Data Guide

Navigating the world of data requires a grasp of its three pivotal stages: collection, processing, and presentation. Our guide offers a concise overview, taking you from gathering raw data to refining and presenting it in a comprehensible manner. Ideal for both beginners and seasoned practitioners, this guide sharpens your understanding of effective data management.

Data Collection

  • For every experiment you conduct, record the data in a dedicated row.
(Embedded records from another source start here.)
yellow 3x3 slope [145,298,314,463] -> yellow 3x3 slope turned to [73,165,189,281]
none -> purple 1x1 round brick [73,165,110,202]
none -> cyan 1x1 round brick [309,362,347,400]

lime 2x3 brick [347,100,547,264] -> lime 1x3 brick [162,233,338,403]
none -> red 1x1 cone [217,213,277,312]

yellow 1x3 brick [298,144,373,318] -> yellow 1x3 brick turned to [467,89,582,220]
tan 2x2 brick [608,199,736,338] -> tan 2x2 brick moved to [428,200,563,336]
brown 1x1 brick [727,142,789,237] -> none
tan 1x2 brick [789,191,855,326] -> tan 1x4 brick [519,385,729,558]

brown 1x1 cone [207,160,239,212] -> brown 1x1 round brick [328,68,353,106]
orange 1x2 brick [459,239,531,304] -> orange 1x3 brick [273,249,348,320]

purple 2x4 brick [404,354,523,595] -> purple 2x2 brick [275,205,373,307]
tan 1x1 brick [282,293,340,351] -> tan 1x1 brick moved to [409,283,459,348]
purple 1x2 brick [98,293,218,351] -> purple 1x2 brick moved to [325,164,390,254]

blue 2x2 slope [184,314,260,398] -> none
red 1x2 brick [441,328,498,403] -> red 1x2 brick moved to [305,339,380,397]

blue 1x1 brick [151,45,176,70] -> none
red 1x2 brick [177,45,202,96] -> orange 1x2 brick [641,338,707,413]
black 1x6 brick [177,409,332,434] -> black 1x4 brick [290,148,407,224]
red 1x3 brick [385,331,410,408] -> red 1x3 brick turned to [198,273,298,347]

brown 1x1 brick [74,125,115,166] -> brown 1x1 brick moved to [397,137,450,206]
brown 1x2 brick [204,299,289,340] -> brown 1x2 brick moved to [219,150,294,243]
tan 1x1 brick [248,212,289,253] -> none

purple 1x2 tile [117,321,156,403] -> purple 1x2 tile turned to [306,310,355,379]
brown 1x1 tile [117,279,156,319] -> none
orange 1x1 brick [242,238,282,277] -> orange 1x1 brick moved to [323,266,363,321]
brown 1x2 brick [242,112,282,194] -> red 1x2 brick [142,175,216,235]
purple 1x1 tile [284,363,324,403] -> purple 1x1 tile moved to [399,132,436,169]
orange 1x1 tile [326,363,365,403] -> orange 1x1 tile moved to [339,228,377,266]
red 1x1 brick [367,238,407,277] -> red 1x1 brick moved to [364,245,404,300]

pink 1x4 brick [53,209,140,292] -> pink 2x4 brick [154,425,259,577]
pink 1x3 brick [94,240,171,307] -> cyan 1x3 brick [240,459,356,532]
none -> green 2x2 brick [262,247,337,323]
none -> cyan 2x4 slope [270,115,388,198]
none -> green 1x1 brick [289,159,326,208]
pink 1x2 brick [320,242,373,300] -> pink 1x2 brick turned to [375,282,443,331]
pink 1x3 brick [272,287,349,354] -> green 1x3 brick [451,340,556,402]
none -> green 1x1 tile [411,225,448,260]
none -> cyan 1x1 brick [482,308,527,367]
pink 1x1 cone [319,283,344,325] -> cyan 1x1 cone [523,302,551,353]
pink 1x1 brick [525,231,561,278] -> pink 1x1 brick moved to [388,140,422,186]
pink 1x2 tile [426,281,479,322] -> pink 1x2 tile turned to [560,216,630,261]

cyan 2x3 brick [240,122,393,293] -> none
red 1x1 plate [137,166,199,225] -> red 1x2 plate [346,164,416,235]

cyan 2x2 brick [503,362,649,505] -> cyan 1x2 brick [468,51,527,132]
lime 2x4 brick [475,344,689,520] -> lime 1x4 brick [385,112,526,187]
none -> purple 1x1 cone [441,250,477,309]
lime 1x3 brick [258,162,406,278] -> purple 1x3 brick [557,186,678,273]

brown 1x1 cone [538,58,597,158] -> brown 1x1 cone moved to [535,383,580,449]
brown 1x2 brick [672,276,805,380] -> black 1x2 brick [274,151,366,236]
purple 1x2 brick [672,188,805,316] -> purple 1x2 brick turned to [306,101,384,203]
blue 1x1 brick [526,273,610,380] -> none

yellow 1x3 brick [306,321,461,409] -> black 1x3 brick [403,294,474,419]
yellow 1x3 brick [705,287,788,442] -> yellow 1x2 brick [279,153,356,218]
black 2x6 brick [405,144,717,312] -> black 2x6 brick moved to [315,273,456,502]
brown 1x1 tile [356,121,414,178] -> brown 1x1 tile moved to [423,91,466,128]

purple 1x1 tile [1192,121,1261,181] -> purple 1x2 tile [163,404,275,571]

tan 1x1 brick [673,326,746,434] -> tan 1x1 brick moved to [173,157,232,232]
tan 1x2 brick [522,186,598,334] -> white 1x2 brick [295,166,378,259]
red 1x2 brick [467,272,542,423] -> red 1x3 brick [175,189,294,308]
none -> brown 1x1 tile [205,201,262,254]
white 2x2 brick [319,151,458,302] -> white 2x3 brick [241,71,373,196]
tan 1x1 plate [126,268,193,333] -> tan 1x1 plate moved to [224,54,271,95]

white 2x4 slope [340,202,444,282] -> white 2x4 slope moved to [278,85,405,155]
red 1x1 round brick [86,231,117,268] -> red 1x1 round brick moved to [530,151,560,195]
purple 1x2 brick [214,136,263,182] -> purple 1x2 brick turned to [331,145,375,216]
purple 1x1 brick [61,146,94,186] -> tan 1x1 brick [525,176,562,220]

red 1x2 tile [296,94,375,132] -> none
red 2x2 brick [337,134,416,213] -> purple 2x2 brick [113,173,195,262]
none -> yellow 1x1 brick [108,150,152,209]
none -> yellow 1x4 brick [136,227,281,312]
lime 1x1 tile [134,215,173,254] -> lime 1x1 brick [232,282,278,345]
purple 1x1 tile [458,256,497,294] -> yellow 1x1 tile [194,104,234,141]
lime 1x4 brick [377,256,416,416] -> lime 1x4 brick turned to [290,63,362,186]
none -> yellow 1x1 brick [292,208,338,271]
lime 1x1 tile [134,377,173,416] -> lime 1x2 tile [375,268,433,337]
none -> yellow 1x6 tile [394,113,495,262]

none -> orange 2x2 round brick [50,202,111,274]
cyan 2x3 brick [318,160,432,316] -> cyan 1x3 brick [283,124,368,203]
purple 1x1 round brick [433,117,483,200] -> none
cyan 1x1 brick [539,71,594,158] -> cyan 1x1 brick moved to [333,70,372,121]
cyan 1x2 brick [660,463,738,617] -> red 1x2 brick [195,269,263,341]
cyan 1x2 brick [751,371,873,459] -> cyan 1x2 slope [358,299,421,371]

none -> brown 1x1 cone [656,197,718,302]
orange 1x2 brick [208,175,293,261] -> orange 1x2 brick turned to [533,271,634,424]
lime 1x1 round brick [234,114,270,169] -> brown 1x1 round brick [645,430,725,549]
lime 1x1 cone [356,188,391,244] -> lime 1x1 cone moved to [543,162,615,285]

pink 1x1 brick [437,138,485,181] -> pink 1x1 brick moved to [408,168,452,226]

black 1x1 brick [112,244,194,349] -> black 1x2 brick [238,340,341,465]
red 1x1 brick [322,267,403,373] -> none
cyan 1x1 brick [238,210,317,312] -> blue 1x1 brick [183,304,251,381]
  • Ensure that the organization of your raw data remains simple. This will facilitate smoother processing later on.

Raw data collection

Sample screenshot of raw data

Data Processing

Derived Fields:

After collecting your data, and before moving on to pivot tables, you might need to generate additional fields (columns). This is especially useful when you want to perform computations based on the existing data fields.

  • For instance, if you have columns “Price” and “Quantity”, you can derive a new field “Total” by multiplying these two.

Compute derived fields

Sample screenshot of added derived fields computed from raw data. The “Speed Up” field is calculated by dividing the “Serial Time” by the “Parallel Time”.

Generating Views with Pivot Tables

  • Use pivot tables to generate a structured view of your data.

  • Organize your pivot table in the following manner:
    • X-Axis (Rows): Contains the variables you want to study.

    • Series (Columns): This is where you separate out the different conditions or variations of your experiment.

    • Y-values (Cell Data): These are the results or observations from your experiment.

Sample screenshot of a pivot table

Sample screenshot of a pivot table.

Plotting Your Data:

  • With the structured data format (as mentioned in the pivot table section), several tools can be utilized to visualize the results:

    • Google Sheets: Offers native support for creating various types of charts and plots.

    • Python Libraries:

      • Matplotlib: A basic, yet powerful, plotting library.

      • Seaborn: Built on top of Matplotlib, it provides a higher-level interface for drawing attractive and informative statistical graphics.

      • Pandas: Primarily a data manipulation library, but has plotting capabilities built on Matplotlib.

Sample plot from Google Sheets

Sample plots from Google Sheets on the efficiency of parallel algorithms for different input sizes and number of processors.

Warning

Never make your numerical data employed as strings in your plots. It will make the axis out of scale. For example, if you have a column of numbers, and you want to plot them, you should first convert them to numbers. Otherwise, the plot will be wrong.

Key Takeaways

  • Keep your raw data structure simple and organized.

  • Don’t hesitate to derive new fields from existing data, especially if they provide new insights or simplify further processing.

  • Pivot tables are invaluable tools for creating structured data views, making data visualization significantly easier.

  • Multiple tools are available for data visualization; choose the one that best fits your needs.